--- DATA PROVIDED ---
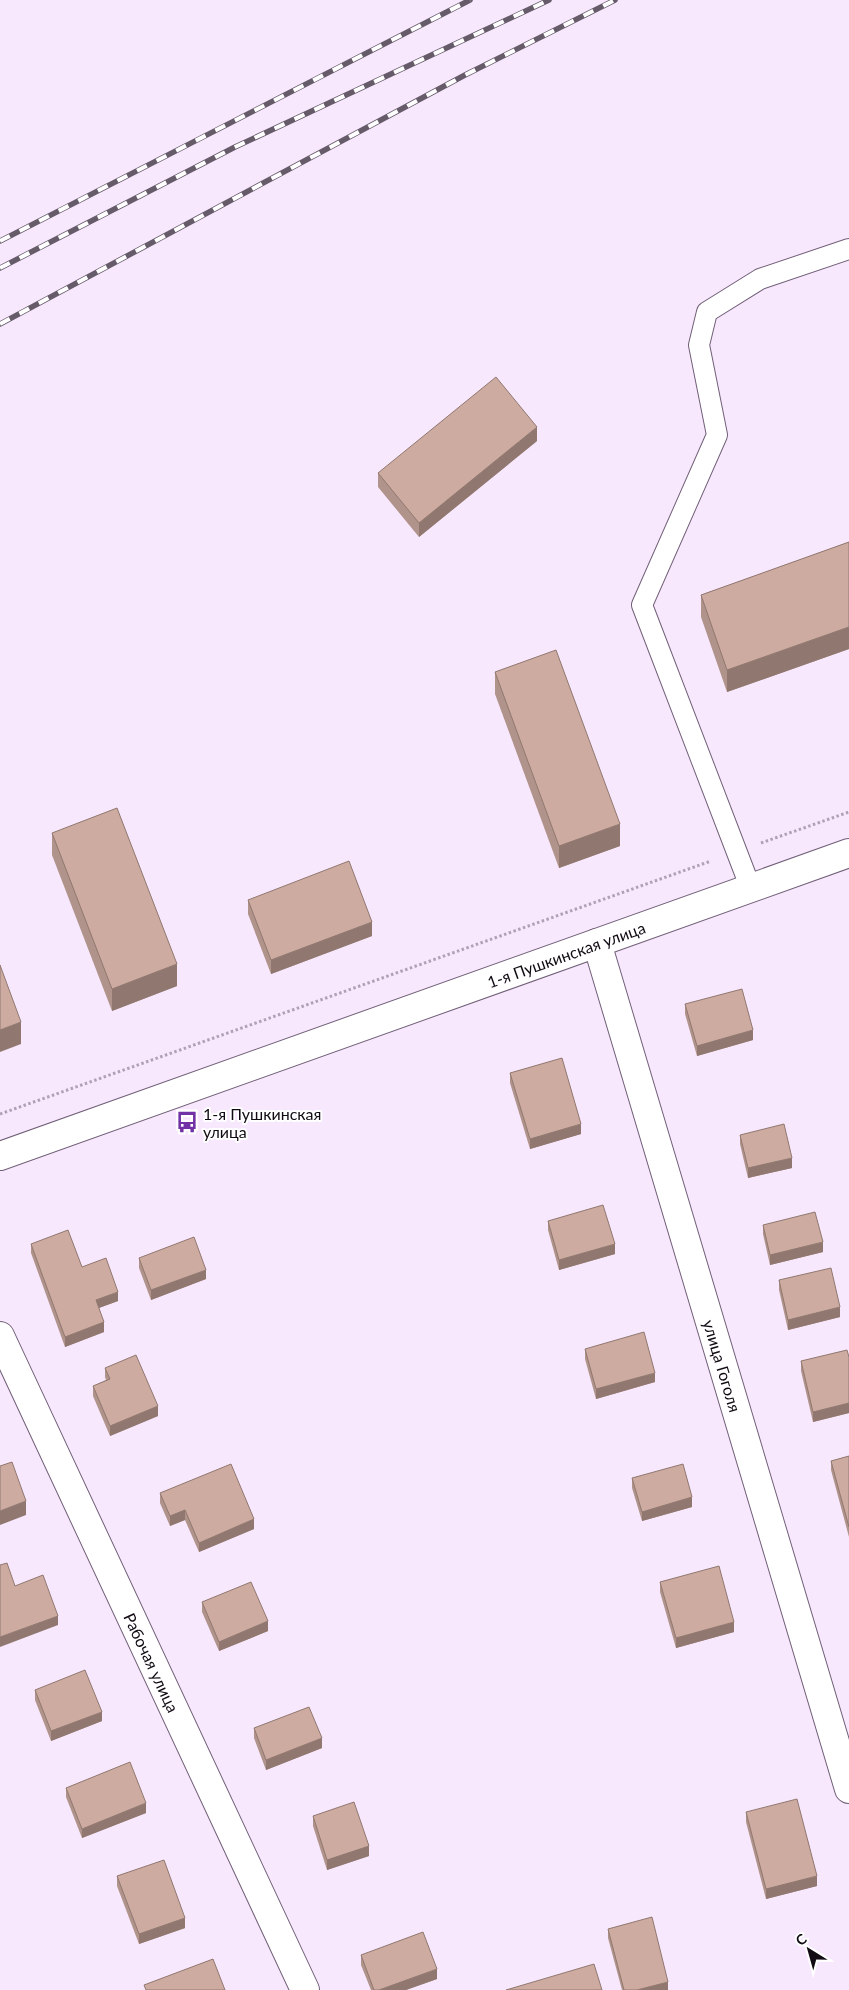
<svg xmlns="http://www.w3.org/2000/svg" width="849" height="1990" viewBox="0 0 849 1990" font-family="Lato,sans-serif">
<rect width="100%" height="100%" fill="#f8e8fe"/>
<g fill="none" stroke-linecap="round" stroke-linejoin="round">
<g stroke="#716078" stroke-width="22">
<path id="lane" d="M751 889 642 605 717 435 699 345 707 312 760 279 849 249"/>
</g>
<g stroke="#716078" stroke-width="30">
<g id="street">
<path id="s1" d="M597 943 849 1789"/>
<path id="s2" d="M0 1336 305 1990"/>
</g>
</g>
<g stroke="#716078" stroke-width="30">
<g id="secondary">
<path id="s3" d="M0 1156 849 853"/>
</g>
</g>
<g stroke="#afa2b4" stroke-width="3" stroke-dasharray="2.5 2.5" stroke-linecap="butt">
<path d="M761 843 849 812"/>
<path d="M0 1114 711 861"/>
</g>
<use href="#lane" stroke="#fff" stroke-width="20"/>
<use href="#street" stroke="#fff" stroke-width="28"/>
<use href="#secondary" stroke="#fff" stroke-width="28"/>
<g stroke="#665b69" stroke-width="5.5">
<g id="rail">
<path d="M0 241 470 0"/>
<path d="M0 268 235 147 549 0"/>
<path d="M0 324 465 75 615 0"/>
</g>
</g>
<use href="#rail" stroke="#fff" stroke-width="4" stroke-dasharray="11" stroke-linecap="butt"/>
</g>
<g fill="#b0938a">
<path d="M537 441 419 537 378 487V473Z"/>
<path d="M849 542V649L727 692 701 617V595Z"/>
<path d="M495 672 620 846 559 868 495 694Z"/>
<path d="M52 833 177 986 112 1011 52 855Z"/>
<path d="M248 900 372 936 271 974 248 914Z"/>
<path d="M685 1004 753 1040 697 1056 685 1014Z"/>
<path d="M510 1073 581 1134 530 1149 510 1083Z"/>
<path d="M740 1135 792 1168 748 1178 740 1144Z"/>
<path d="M548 1221 615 1254 559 1270 548 1230Z"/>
<path d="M763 1225 823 1252 770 1265 763 1234Z"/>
<path d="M31 1244 82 1267 118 1301 99 1308 104 1332 65 1347 31 1253Z"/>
<path d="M139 1258 206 1279 151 1300 139 1268Z"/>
<path d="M779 1280 840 1317 788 1330 779 1290Z"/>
<path d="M585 1349 655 1382 596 1399 585 1359Z"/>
<path d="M849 1357V1413L813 1422 801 1371V1361Z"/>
<path d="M105 1368 158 1416 110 1436 93 1396V1386L106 1380 105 1377Z"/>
<path d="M849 1456V1537L831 1470V1461Z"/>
<path d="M632 1478 692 1507 642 1521 632 1488Z"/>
<path d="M160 1493 254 1529 199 1552 185 1520 170 1526 160 1503Z"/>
<path d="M660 1582 734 1632 676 1648 660 1592Z"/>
<path d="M202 1602 268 1631 219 1651 202 1612Z"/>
<path d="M35 1690 102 1721 51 1741 35 1700Z"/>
<path d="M254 1728 322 1748 266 1770 254 1738Z"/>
<path d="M66 1788 146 1813 82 1838 66 1797Z"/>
<path d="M746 1812 817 1886 766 1899 746 1822Z"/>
<path d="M313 1816 369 1856 327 1870 313 1826Z"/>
<path d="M117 1876 185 1928 139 1944 117 1886Z"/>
<path d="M608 1929 668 1990H622L608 1938Z"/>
<path d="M361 1955 437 1979 406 1990H371L361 1965Z"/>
</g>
<g fill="#907870">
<path d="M537 427V441L419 537V523Z"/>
<path d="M849 627V649L727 692V670Z"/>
<path d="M620 824V846L559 868V846Z"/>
<path d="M372 922V936L271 974V960Z"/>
<path d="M177 964V986L112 1011V989Z"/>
<path d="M21 1022V1044L0 1052V1030Z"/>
<path d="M753 1030V1040L697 1056V1046Z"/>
<path d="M581 1124V1134L530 1149V1139Z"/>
<path d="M792 1158V1168L748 1178V1168Z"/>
<path d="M823 1242V1252L770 1265V1255Z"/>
<path d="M615 1244V1254L559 1270V1260Z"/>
<path d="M206 1270V1279L151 1300V1290Z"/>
<path d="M118 1292V1301L96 1309V1300Z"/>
<path d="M840 1307V1317L788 1330V1320Z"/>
<path d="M104 1322V1332L65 1347V1337Z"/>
<path d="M655 1373V1382L596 1399V1389Z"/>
<path d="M849 1403V1413L813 1422V1412Z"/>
<path d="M158 1406V1416L110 1436V1426Z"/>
<path d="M692 1497V1507L642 1521V1512Z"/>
<path d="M26 1501V1515L0 1525V1511Z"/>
<path d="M185 1510V1520L170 1526V1516Z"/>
<path d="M254 1519V1529L199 1552V1543Z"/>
<path d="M58 1616V1625L0 1647V1637Z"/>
<path d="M268 1621V1631L219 1651V1642Z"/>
<path d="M734 1622V1632L676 1648V1638Z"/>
<path d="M102 1712V1721L51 1741V1731Z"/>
<path d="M322 1738V1748L266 1770V1760Z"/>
<path d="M146 1803V1813L82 1838V1829Z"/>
<path d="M369 1846V1856L327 1870V1860Z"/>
<path d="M817 1876V1886L766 1899V1889Z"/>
<path d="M185 1918V1928L139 1944V1934Z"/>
<path d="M437 1969V1979L406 1990H379Z"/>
<path d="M668 1982V1990H637Z"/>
</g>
<g fill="#cdaba0" stroke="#907870">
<path d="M496 377 537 427 419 523 378 473Z"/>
<path d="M849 542V627L727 670 701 595Z"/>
<path d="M556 650 620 824 559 846 495 672Z"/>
<path d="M117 808 177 964 112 989 52 833Z"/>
<path d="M349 861 372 922 271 960 248 900Z"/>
<path d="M0 965 21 1022 0 1030Z"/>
<path d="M742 989 753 1030 697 1046 685 1004Z"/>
<path d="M562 1058 581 1124 530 1139 510 1073Z"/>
<path d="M784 1124 792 1158 748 1168 740 1135Z"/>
<path d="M603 1205 615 1244 559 1260 548 1221Z"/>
<path d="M815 1212 823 1242 770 1255 763 1225Z"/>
<path d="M68 1230 82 1267 106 1258 118 1292 96 1300 104 1322 65 1337 31 1244Z"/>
<path d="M194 1237 206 1270 151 1290 139 1258Z"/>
<path d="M831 1268 840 1307 788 1320 779 1280Z"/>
<path d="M644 1332 655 1373 596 1389 585 1349Z"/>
<path d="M847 1350 849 1357V1403L813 1412 801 1361Z"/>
<path d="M136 1355 158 1406 110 1426 93 1386 110 1379 105 1368Z"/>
<path d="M849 1456V1527L831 1461Z"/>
<path d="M12 1462 26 1501 0 1511V1466Z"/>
<path d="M231 1464 254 1519 199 1543 185 1510 170 1516 160 1493Z"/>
<path d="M683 1464 692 1497 642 1512 632 1478Z"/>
<path d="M7 1563 15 1586 43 1575 58 1616 0 1637V1565Z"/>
<path d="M719 1566 734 1622 676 1638 660 1582Z"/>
<path d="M251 1582 268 1621 219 1642 202 1602Z"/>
<path d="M85 1670 102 1712 51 1731 35 1690Z"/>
<path d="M309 1707 322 1738 266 1760 254 1728Z"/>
<path d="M130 1762 146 1803 82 1829 66 1788Z"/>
<path d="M797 1799 817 1876 766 1889 746 1812Z"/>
<path d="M354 1802 369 1846 327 1860 313 1816Z"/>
<path d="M164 1860 185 1918 139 1934 117 1876Z"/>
<path d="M652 1917 668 1982 637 1990H624L608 1929Z"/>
<path d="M423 1932 437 1969 379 1990H374L361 1955Z"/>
<path d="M213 1959 225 1990H146L144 1985Z"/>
<path d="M594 1964 602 1990H506Z"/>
</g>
<defs>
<g id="bus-bare" transform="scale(1.725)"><path d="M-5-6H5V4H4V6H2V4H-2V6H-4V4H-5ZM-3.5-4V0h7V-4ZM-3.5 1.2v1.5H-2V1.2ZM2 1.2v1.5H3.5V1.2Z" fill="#7232a6" stroke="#fff" stroke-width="2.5" paint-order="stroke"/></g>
</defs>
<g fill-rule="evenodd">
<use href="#bus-bare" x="187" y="1122"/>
</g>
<g text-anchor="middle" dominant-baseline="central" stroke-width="4" stroke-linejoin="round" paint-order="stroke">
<g font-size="16" fill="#120b14" stroke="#fff">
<text stroke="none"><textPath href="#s3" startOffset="601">1-я Пушкинская улица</textPath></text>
<text stroke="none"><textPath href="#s1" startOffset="441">улица Гоголя</textPath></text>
<text stroke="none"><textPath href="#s2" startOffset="360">Рабочая улица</textPath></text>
</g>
<g font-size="16" fill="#120b14" stroke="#fff" text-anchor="start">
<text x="203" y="1113">1-я Пушкинская<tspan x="203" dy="18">улица</tspan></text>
</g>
</g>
<g transform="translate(809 1950) rotate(323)" stroke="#ffffff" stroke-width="4" paint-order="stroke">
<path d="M0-4L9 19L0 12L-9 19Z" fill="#120b14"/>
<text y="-8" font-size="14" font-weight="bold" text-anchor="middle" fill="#120b14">С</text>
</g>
</svg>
---
EXERCISE DETAILS: Reproduce each line of the records in which "round" appears.

WRITTEN RESPONSE:
<g fill="none" stroke-linecap="round" stroke-linejoin="round">
<g text-anchor="middle" dominant-baseline="central" stroke-width="4" stroke-linejoin="round" paint-order="stroke">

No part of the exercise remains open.